Het is half in de ochtend als Siem met
gebogen hoofd door de wijk loopt. Zo vriendelijk als het weer is, zo somber is Siem.
Terwijl hij daar zo wandelt, groet hij sommige voorbijgangers, anderen ontloopt
hij op slinkse wijze omdat hij bang is om aangesproken te worden; daar heeft
hij nu totaal geen zin in. Hij kiest het voetpad dat langs het spoor naar de
rivier loopt. Daar ligt ook het wijkpark. Was dat eerst een standaard plantsoen
zoals je dat in elke stad tegenkomt, sinds het op de schop is gegaan en
ecologisch beheerd wordt, onderscheidt het zich van vele andere stadsparken. Er
is zelfs plaats ingeruimd voor een klein arboretum. Op een van de weinige
bankjes gaat hij zitten, zakt iets onderuit en legt zijn onderarmen op de
rugleuning. Vooraleerst zet hij zijn gedachten op een rijtje en volgt wat
trimmers en hondenuitlaters. Op het moment dat hij een gelezen, maar op het oog
nog gave krant uit de prullenbak naast de bank wil pakken, komt er een meisje
van een jaar of zeven naast hem zitten. De grote teddybeer die zij met zich
meedraagt, zet zij pontificaal tussen hen in.
‘Goedemorgen meneer.’
‘Goedemorgen meisje, dag beer.’
‘Hoe weet u dat hij Beer heet?’
Siem
haalt met een glimlach zijn schouders op. In de stilte die volgt, ‘tovert’ het
meisje een boekje tevoorschijn, slaat wat bladzijden om en begint voor te lezen
aan Beer. Het verhaal gaat over een konijnenfamilie, waarvan de vader op een
dag niet meer thuiskomt. Een jager heeft hem waarschijnlijk neergeschoten.
‘Wat een droef verhaal zeg. Waarom vertel je
dat aan Beer?’
‘Ik heb dit boekje van de teriepeut
gekregen.’
‘Teriepeut?’ vraagt Siem. ‘Bedoel je niet
therapeut?’
‘Ja, dat bedoel ik.’… Nieuwsgierig geworden, vraagt
Siem naar het boekje van de therapeut.
‘Mijn papa is heel erg ziek. Hij slaapt in
het ziekenhuis en wordt misschien wel nooit meer wakker.’
‘Gossie, wat erg…’ En even weet Siem niet
meer wat te zeggen. Dan: ‘Hoe heet jij eigenlijk meisje.’

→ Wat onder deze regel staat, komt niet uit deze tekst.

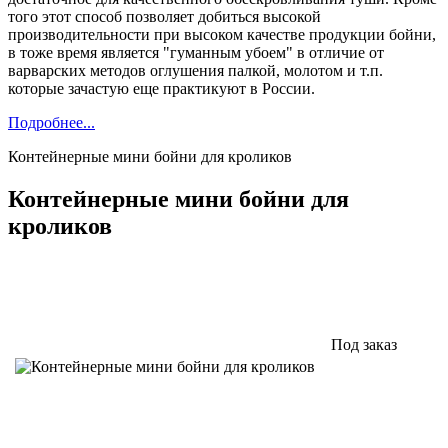
того этот способ позволяет добиться высокой
производительности при высоком качестве продукции бойни,
в тоже время является "гуманным убоем" в отличие от
варварских методов оглушения палкой, молотом и т.п.
которые зачастую еще практикуют в России.
Подробнее...
Контейнерные мини бойни для кроликов
Контейнерные мини бойни для
кроликов
Под заказ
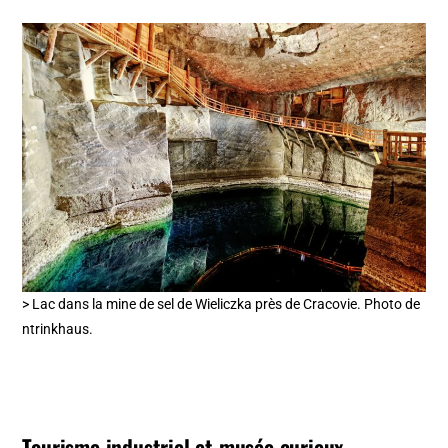
> Lac dans la mine de sel de Wieliczka près de Cracovie. Photo de
ntrinkhaus.
Tourisme industriel et musée curieux…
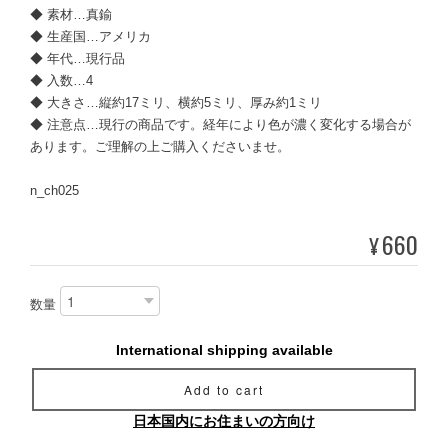
◆ 素材…真鍮
◆ 生産国…アメリカ
◆ 年代…現行品
◆ 入数…4
◆ 大きさ…縦約17ミリ、横約5ミリ、厚み約1ミリ
◆ 注意点…現行の商品です。経年により色が濃く変化する場合が
あります。ご理解の上ご購入くださいませ。
n_ch025
660
¥
数量
International shipping available
Add to cart
日本国内にお住まいの方向け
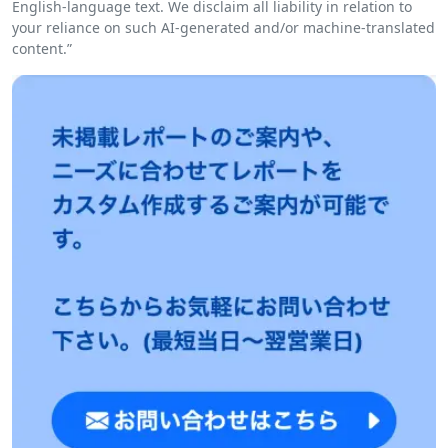
English-language text. We disclaim all liability in relation to
your reliance on such AI-generated and/or machine-translated
content.”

‘Astrid’ klinkt het resoluut. ‘Wil je
ook wat tegen Beer zeggen? Dat vindt hij vast fijn hoor.’
Wat
vervelend allemaal hè Beer? Gelukkig heeft Astrid jou nog als goede vriend. Jij
kan goed luisteren. Ik vind het maar een droeve dag Beer. Al toen ik opstond
was ik somber. Ik ben schrijver weet je en weet al wekenlang niet wat te
schrijven. Telkens sta ik vol goede moed op, pak de pen en probeer wat te
schrijven. Het lukt niet, of het is allemaal niet naar mijn zin. Maar dat van
jou en Astrid is natuurlijk veel erger. Dat verlies is definitief. Voor mij zal
er straks weer een nieuw verhaal zijn, maar voor Astrid is er geen nieuwe vader
meer…
Na zijn
monoloog, kijkt hij op naar Astrid. Zij glimlacht, buigt voorover naar Beer en
fluistert iets in zijn oor. Dan pakt zij Beer op en draait hem met zijn kop
naar Siem toe. Met een lief stemmetje bromt zij:
‘U bent een aardige meneer. Ik heb een heel
goed idee. Schrijf maar over Astrid en mij.’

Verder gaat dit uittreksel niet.